O agradecimento solene de Ema fez com que Henrique, que já estava prestes a sair, parasse.
Ele se virou, deu-lhe um sorriso suave e então saiu a passos largos.
Samuel se aproximou de Ema naquele momento. Olhando para Henrique que se afastava, ele perguntou:
— Vocês são próximos? Vi de longe você entregando um documento para ele. Era aquele da Zenobia?
Ema respondeu enquanto entrava no carro:
— Sim. Ele disse que tem alguns contatos, e como não temos outra alternativa agora, é bom ter mais alguém ajudando. Isso pode garantir mais segurança para a Zenobia.
....................
No dia seguinte.
Ema deixou as crianças na escolinha e foi novamente à delegacia.
Mas, assim como no dia anterior, ela continuou sem conseguir ver Zenobia, não obteve respostas sobre o andamento do caso e muito menos sabia quando ela seria solta.

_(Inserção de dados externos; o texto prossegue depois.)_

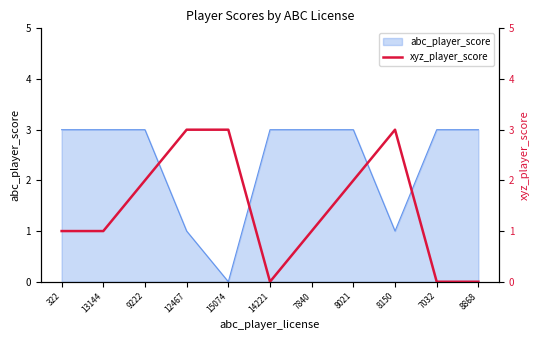

Reading left to right, list all the values displayed in this chart.

322=1	13144=1	9222=2	12467=3	15074=3	14221=0	7840=1	8021=2	8150=3	7032=0	8868=0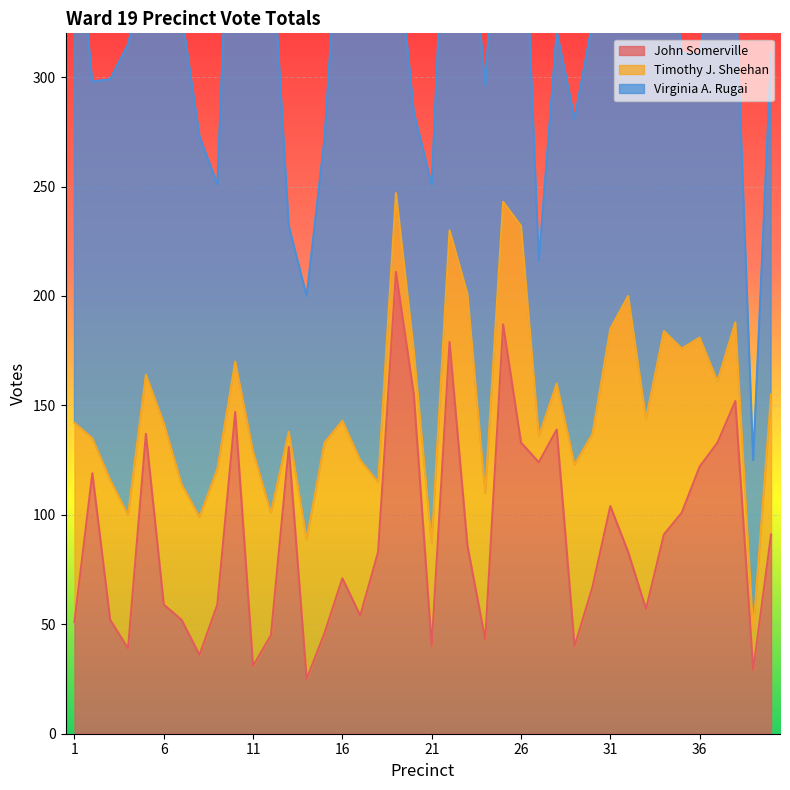

Between 35 and 39, which series saw the biggest shift?

John Somerville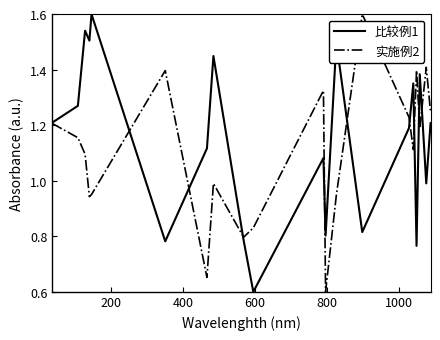

What is the greatest value displayed?

1.6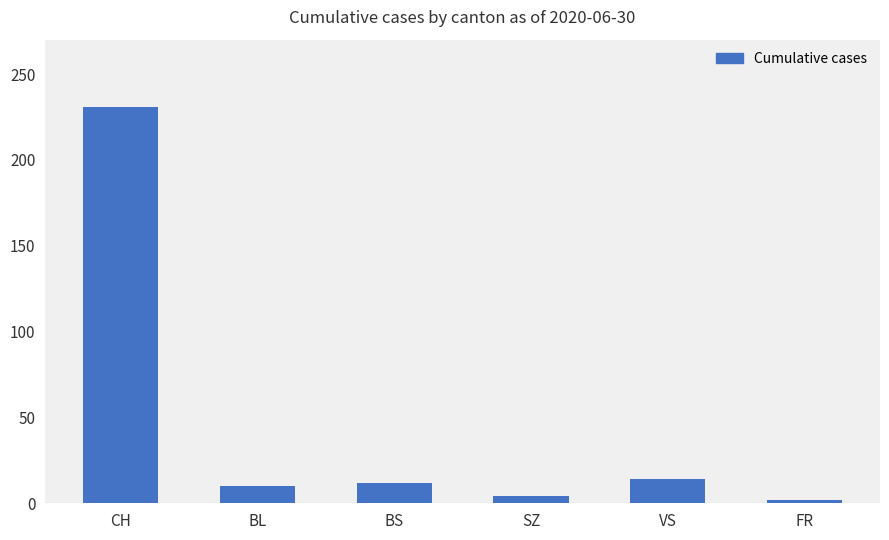

What is the value of the 2nd bar from the left?

10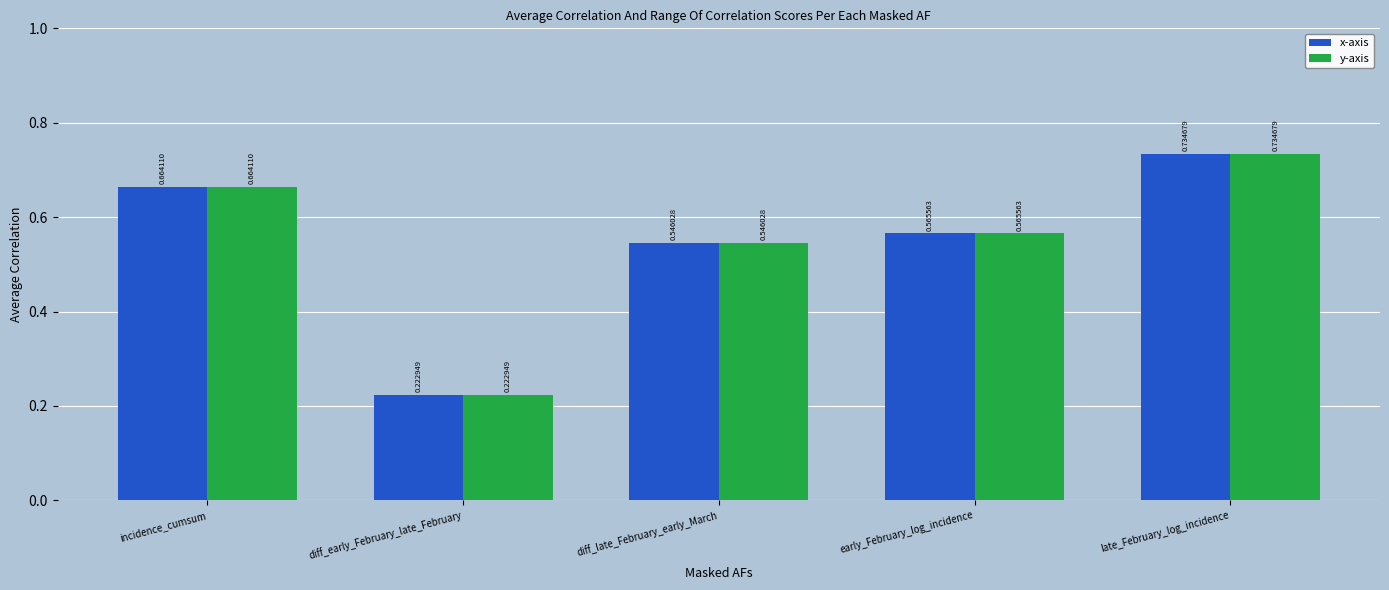

What position from the left is late_February_log_incidence?

5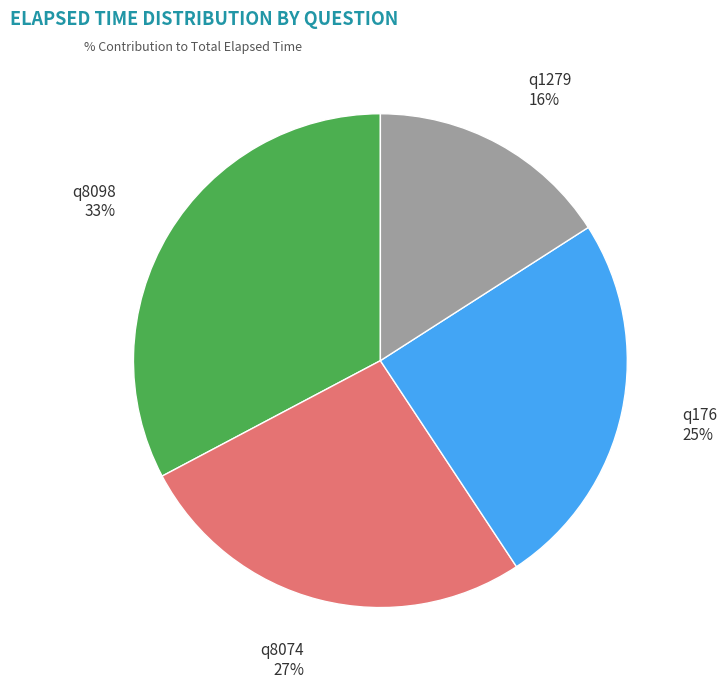

Combined, do q8098 33% and q1279 16% account for over 50%?

No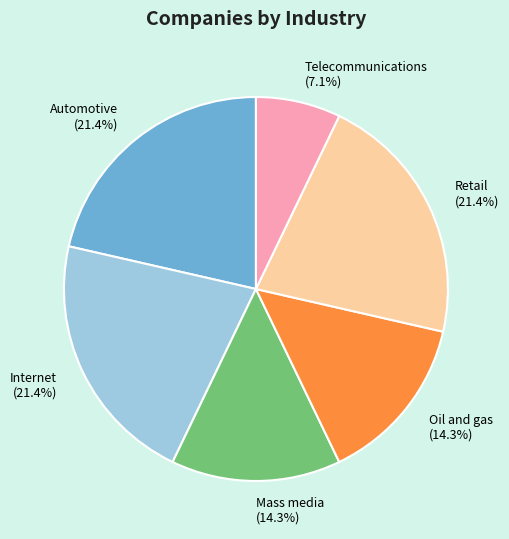

Is it true that Internet is 21% of the pie?

True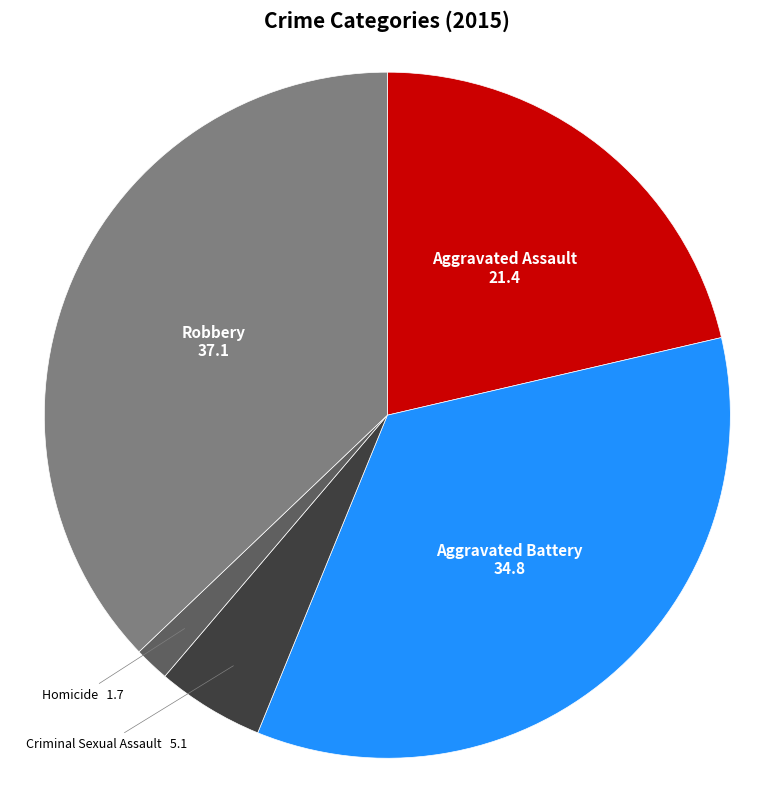

Is there a majority slice in this chart?

No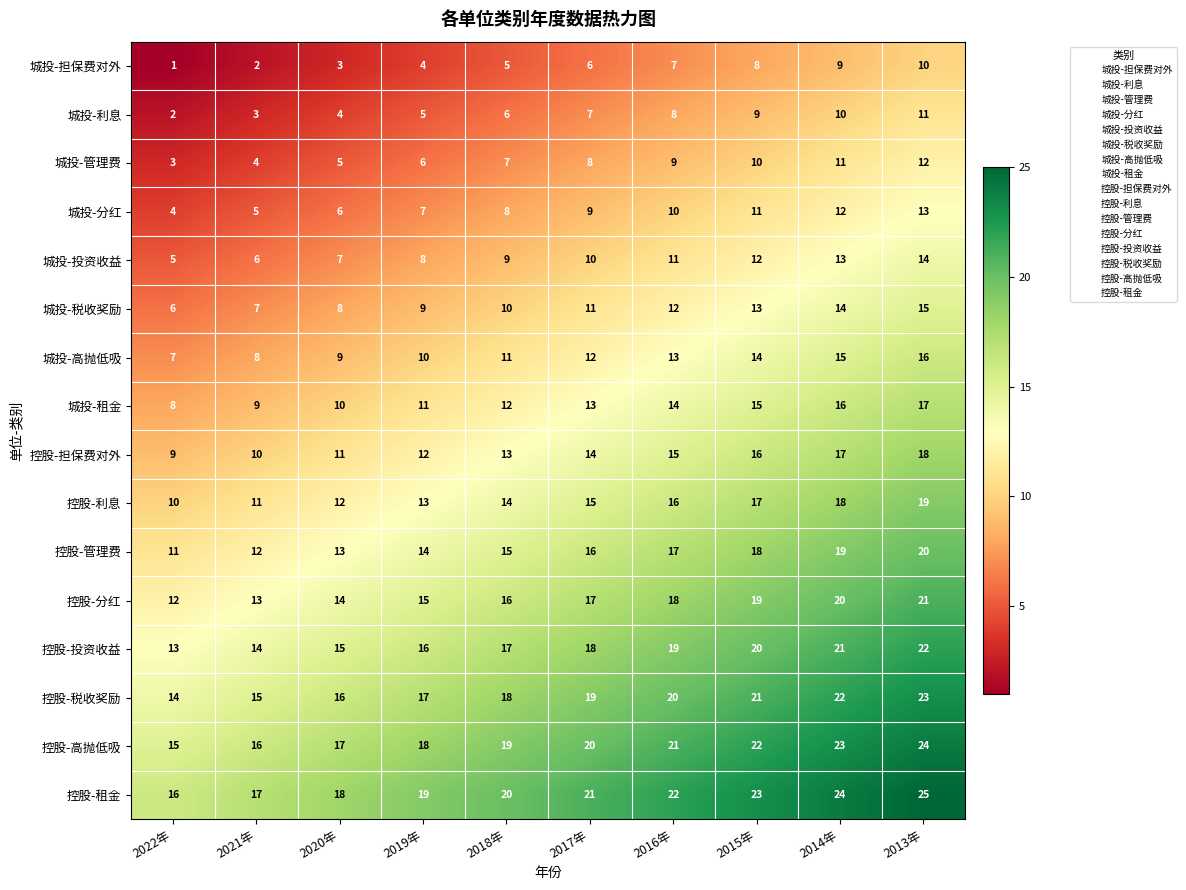

Which series has the largest total across all categories?

控股-租金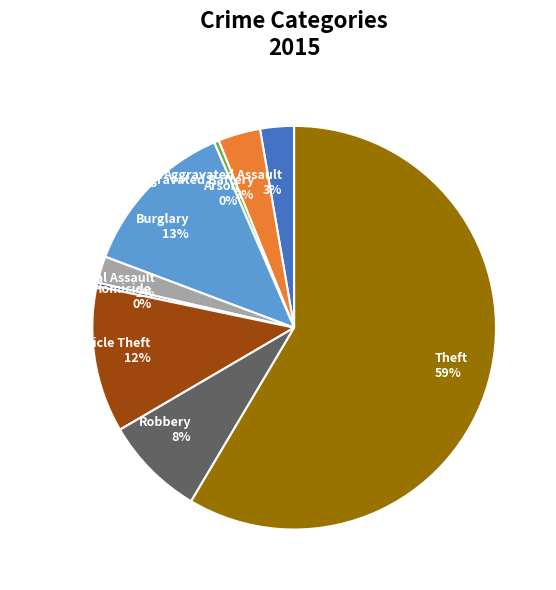

Which category has the biggest portion of the pie?

Theft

Ela ligou de novo, um por um, para os colegas de trabalho de Zenobia com quem havia falado ontem, mas também não havia nenhuma novidade.
Naquela manhã, também havia ligado para Henrique e Samuel, mas as coisas não estavam avançando tão rápido para nenhum dos dois.
O estúdio que Ema planejava abrir ainda precisava de alguns documentos para aprovação, mas ela não tinha o menor ânimo para lidar com isso.
Hortensia, que acompanhava Ema, também se sentiu desanimada ao vê-la naquele estado.
Hortensia puxou Ema pelo braço em direção aos assentos no saguão, tirou um suco da bolsa, entregou a ela e tentou confortá-la:
— Ema, vamos sentar um pouco aqui. Tente não ficar tão angustiada.
— Tudo bem, eu estou bem.
Ema pegou o suco lentamente e sentou-se. Apesar de dizer que estava bem, assim que abriu a boca, seus olhos se encheram de lágrimas.
No passado, sempre que ela tinha algum problema, Zenobia dava um jeito de resolver tudo. Mas agora que Zenobia estava em apuros, ela se via completamente de mãos atadas.